**REQUIREMENTS:**
• A. Please copy the passage about naming body parts for children word for word, starting at "Perhaps parents everywhere" and ending at "up term too.".
• B. Collect every line in the entries that contains the string "bass". Case counts.

**TEXT EXTRACT:**
* Begin *

Anatomically Correct Lingo – to share or not to share with your children

Talking to Your Children
The Anatomy of a Conversation
Graphic Attributed to:
What a question!  Yet I feel compelled to ask you how you have handled this topic with your children and within your circle of family and friends.  When I was growing up, my two sisters, three brothers and I were introduced to my mother’s native Hungarian language.  This included identification of body parts and accompanying clothing.  It was only years later that my siblings and I questioned if we were exposed to actual anatomically correct terminology or some type of sanitized, cute label for our “private parts.”  

Turns out that the male reproductive organ (which I can’t even phonetically spell in Hungarian) was actually labeled as a “fireman’s whistle” because that’s what the baby’s penis looked like to my grandmother. (My grandfather was a firefighter.) Seriously?  Of course I’m sure that back then there was no way they could have foreseen the obvious double entendre. I don’t even know how the female part got its name so I called my mother to have that discussion.  She laughed and admitted that she didn’t know the history of the delicate part of the “feminine mystique.”  (Not my mother’s exact words. Just me using a little creative license.)

My mother commented that the Hungarian terms were more discreet for our family to use especially in public because few if any individuals would understand the language.  We were free to ask to use the bathroom or indicate any problems we might be encountering with our “areas of concern.”  Unfortunately, nobody understood us when it was time to go to school. 

As a teacher I faced interesting situations when it came time to encourage toddlers to learn about toileting.  I quickly discovered that it was in everyone’s best interest if I asked the parents what terms they used in their home to identify body parts and bodily functions.  Without these key bits of information there was little hope of helping the wee ones break the potty code and ultimately discover an amazing world of freedom from diapers.  

Perhaps parents everywhere could unite and collectively agree upon a universal code of toileting that could better facilitate the transition from diapering to underwear.  There would need to be quite a list of terms.  We didn’t even use the word “underwear” in our home but the Hungarian word is much too embarrassing the share here.  Then again, maybe that was a made up term too.

I promised myself that when I had children I would make a grand effort to correctly identify body parts and functions so that my children would grow up well informed, educated about the Human Body and its remarkable Anatomy, and infinitely more comfortable with their bodies that I was even as an adult.  I probably lost much of my inhibitions during pregnancy when there were many necessary opportunities to become less embarrassed and more confident in what the body is capable of enduring.

* End *

**MATERIAL TO PROCESS:**
* Begin *

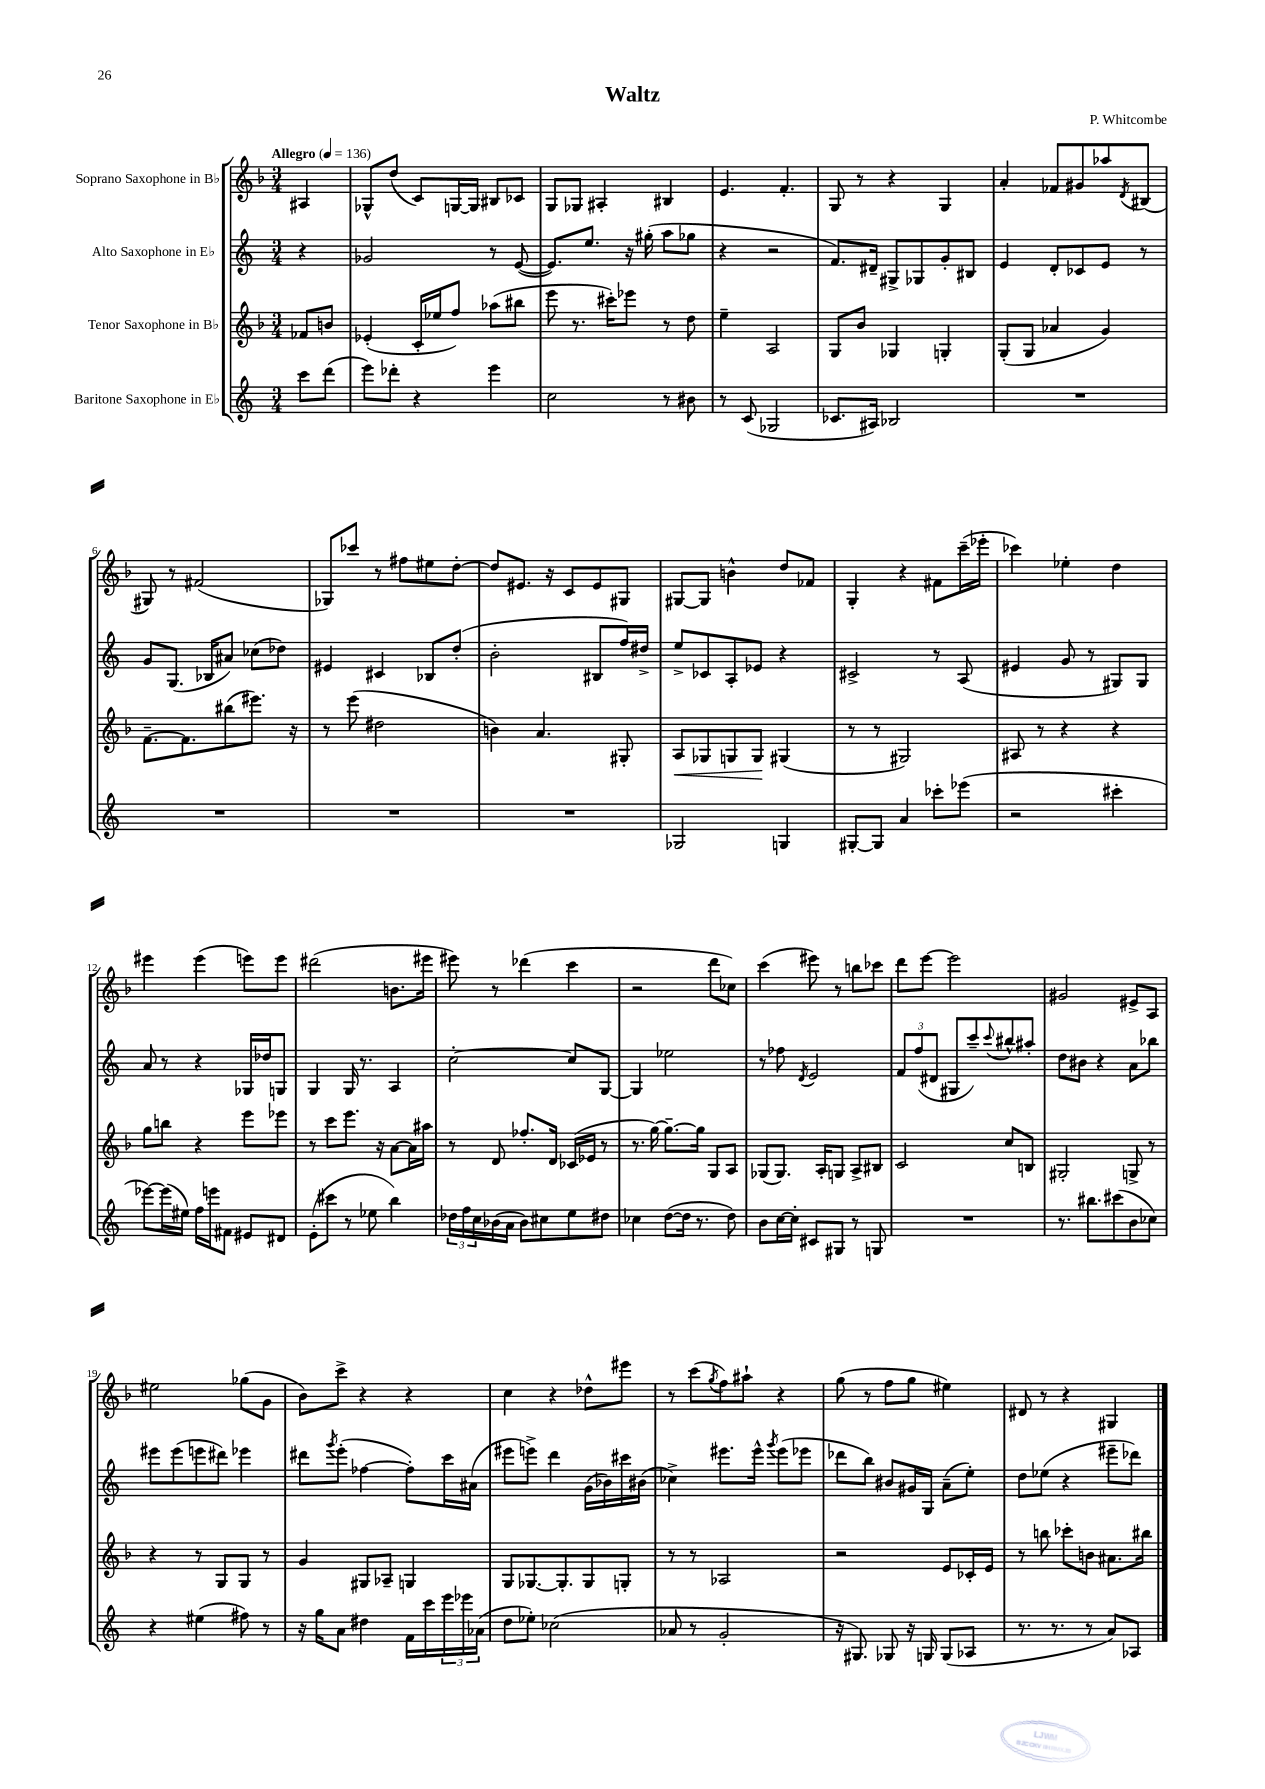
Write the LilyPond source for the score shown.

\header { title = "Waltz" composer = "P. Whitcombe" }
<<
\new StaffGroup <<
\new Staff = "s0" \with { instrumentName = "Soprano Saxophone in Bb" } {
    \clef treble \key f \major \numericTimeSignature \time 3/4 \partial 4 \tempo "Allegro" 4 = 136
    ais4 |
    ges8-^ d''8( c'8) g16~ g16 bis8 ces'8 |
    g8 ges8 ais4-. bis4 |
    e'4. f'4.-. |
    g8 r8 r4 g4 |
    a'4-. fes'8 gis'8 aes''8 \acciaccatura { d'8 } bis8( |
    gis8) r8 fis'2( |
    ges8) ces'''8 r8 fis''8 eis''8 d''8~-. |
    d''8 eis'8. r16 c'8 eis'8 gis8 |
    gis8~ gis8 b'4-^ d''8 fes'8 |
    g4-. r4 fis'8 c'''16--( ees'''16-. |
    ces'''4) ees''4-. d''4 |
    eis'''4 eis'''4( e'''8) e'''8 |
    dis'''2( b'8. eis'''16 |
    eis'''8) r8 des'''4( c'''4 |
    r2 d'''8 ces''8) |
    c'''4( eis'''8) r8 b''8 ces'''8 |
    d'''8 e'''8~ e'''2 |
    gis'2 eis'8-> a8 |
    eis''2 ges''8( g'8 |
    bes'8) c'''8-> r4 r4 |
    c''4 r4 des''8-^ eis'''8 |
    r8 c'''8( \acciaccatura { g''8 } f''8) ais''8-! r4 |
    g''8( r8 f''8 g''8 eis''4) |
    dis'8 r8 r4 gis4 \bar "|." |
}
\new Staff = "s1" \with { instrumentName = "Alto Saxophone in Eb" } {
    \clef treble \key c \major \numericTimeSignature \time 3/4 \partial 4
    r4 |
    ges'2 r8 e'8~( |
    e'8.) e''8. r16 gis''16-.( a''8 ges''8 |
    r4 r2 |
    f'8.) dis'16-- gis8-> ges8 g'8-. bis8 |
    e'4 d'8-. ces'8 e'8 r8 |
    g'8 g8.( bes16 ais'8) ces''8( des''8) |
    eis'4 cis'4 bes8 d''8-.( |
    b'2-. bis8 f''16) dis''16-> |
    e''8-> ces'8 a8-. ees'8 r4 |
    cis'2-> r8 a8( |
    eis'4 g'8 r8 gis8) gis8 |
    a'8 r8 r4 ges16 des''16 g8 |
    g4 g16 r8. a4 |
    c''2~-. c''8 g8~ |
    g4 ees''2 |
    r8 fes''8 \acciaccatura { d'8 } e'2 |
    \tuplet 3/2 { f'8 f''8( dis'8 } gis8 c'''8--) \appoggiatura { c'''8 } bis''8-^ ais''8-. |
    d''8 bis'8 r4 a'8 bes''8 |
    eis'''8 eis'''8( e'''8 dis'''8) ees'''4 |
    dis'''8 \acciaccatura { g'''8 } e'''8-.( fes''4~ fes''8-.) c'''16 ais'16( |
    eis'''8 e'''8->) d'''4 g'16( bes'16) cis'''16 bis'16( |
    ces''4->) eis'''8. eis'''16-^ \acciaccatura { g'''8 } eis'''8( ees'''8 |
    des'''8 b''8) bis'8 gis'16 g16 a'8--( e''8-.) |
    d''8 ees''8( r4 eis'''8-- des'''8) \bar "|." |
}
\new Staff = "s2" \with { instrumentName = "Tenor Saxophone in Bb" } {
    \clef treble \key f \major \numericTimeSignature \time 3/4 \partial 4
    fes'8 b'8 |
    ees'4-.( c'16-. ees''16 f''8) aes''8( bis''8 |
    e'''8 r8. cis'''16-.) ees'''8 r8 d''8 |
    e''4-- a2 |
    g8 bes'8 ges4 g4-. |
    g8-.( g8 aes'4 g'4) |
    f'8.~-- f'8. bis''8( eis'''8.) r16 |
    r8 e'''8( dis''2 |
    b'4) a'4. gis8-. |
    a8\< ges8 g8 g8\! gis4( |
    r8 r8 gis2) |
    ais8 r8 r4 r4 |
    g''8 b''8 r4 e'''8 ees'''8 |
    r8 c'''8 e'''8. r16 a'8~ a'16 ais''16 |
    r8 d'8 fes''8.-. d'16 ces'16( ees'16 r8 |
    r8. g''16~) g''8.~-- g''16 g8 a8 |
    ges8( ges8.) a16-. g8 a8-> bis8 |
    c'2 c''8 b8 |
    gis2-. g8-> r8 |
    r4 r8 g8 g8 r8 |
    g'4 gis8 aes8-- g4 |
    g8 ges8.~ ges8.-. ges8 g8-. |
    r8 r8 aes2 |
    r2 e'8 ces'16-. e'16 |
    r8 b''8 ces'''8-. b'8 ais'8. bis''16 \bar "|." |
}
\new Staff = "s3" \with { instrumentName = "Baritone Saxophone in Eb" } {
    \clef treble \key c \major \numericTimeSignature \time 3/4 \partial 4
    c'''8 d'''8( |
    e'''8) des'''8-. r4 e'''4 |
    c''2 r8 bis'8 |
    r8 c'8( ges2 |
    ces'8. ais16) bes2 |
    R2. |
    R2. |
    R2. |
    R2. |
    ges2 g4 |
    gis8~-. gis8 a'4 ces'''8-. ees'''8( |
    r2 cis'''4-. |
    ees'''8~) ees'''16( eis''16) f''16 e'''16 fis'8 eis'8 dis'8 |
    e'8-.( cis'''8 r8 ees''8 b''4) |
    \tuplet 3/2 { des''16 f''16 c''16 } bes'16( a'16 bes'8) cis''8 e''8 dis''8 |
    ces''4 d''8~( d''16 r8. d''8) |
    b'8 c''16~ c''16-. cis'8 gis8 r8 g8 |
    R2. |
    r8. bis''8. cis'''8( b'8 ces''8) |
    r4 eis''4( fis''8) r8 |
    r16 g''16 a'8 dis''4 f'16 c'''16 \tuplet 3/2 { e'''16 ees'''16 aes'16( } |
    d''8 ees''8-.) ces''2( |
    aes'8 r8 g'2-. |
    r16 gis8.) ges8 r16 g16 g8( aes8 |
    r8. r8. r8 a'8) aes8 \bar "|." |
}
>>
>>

* End *
* Begin *

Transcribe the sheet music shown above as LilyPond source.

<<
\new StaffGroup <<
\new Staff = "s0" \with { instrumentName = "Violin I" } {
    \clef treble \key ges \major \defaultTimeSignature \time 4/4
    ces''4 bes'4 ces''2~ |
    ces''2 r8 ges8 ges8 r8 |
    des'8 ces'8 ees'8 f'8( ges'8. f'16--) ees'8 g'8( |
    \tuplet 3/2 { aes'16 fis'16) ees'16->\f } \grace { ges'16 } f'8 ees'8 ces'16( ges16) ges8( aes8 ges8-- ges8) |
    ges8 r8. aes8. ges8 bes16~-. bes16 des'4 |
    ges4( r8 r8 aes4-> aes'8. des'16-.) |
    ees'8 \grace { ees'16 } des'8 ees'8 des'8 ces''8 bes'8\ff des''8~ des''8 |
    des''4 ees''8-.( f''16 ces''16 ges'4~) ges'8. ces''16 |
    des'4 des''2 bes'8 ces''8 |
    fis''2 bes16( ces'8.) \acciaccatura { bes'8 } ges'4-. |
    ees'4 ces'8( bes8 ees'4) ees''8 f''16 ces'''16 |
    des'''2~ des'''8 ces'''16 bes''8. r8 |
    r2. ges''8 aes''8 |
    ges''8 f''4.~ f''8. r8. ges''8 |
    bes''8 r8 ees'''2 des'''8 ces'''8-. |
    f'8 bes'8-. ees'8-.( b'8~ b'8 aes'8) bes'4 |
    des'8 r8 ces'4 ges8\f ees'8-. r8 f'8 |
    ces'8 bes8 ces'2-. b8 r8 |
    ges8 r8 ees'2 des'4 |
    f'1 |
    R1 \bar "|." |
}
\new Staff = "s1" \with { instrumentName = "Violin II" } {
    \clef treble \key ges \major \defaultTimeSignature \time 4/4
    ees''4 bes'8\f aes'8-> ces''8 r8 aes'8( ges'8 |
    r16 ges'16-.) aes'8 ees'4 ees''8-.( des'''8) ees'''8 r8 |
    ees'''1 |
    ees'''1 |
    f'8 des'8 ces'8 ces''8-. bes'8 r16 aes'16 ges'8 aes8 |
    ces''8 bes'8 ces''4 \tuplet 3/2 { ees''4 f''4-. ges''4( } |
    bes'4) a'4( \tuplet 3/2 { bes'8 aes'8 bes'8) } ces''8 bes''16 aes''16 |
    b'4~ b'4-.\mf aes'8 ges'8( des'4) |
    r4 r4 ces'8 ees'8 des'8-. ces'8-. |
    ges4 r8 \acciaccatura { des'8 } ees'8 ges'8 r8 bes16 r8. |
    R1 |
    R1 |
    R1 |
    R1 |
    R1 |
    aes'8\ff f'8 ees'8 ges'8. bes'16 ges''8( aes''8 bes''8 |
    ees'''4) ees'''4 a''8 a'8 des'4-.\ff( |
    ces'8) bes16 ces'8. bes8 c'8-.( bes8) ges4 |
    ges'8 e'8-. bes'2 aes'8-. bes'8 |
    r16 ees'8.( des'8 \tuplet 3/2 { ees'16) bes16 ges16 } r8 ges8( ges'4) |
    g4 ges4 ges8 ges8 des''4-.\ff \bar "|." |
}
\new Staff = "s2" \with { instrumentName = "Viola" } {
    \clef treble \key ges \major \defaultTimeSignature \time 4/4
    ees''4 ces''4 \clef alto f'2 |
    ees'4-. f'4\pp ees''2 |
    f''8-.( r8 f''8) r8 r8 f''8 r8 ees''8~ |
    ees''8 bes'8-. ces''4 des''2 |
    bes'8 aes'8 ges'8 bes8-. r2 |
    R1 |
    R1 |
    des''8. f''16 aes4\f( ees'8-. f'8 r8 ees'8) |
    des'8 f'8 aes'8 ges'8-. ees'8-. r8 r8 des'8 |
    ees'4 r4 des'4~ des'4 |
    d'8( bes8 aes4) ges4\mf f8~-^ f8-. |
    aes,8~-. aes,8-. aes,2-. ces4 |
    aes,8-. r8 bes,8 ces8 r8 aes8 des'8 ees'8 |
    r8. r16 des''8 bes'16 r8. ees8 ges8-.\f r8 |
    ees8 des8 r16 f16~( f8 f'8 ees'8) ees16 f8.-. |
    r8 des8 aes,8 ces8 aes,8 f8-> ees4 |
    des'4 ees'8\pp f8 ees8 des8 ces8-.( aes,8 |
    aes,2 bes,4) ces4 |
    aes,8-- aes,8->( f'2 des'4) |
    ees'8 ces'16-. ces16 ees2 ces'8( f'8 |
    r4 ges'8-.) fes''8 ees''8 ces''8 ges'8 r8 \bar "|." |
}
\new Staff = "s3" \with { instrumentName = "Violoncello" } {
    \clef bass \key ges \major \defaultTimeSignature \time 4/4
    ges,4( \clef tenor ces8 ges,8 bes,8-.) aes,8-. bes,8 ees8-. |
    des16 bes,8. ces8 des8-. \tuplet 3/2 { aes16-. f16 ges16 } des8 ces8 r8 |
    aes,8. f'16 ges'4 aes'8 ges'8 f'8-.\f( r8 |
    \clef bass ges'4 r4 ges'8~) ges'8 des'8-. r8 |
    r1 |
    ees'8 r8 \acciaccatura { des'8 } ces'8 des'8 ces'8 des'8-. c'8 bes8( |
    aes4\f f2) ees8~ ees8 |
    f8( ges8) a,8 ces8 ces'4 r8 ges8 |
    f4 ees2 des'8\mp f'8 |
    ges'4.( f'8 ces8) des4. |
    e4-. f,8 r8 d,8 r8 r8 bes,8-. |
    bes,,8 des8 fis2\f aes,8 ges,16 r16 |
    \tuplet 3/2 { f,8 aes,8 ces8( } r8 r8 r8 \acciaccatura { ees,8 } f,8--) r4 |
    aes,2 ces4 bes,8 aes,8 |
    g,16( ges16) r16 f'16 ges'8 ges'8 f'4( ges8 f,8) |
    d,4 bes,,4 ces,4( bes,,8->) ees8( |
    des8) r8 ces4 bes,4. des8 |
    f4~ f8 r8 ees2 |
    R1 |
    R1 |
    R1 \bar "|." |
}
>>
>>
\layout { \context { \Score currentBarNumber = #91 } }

* End *

**SOLUTIONS FOR EACH TASK:**
• A.
Perhaps parents everywhere could unite and collectively agree upon a universal code of toileting that could better facilitate the transition from diapering to underwear.  There would need to be quite a list of terms.  We didn’t even use the word “underwear” in our home but the Hungarian word is much too embarrassing the share here.  Then again, maybe that was a made up term too.

• B.
    \clef bass \key ges \major \defaultTimeSignature \time 4/4
    \clef bass ges'4 r4 ges'8~) ges'8 des'8-. r8 |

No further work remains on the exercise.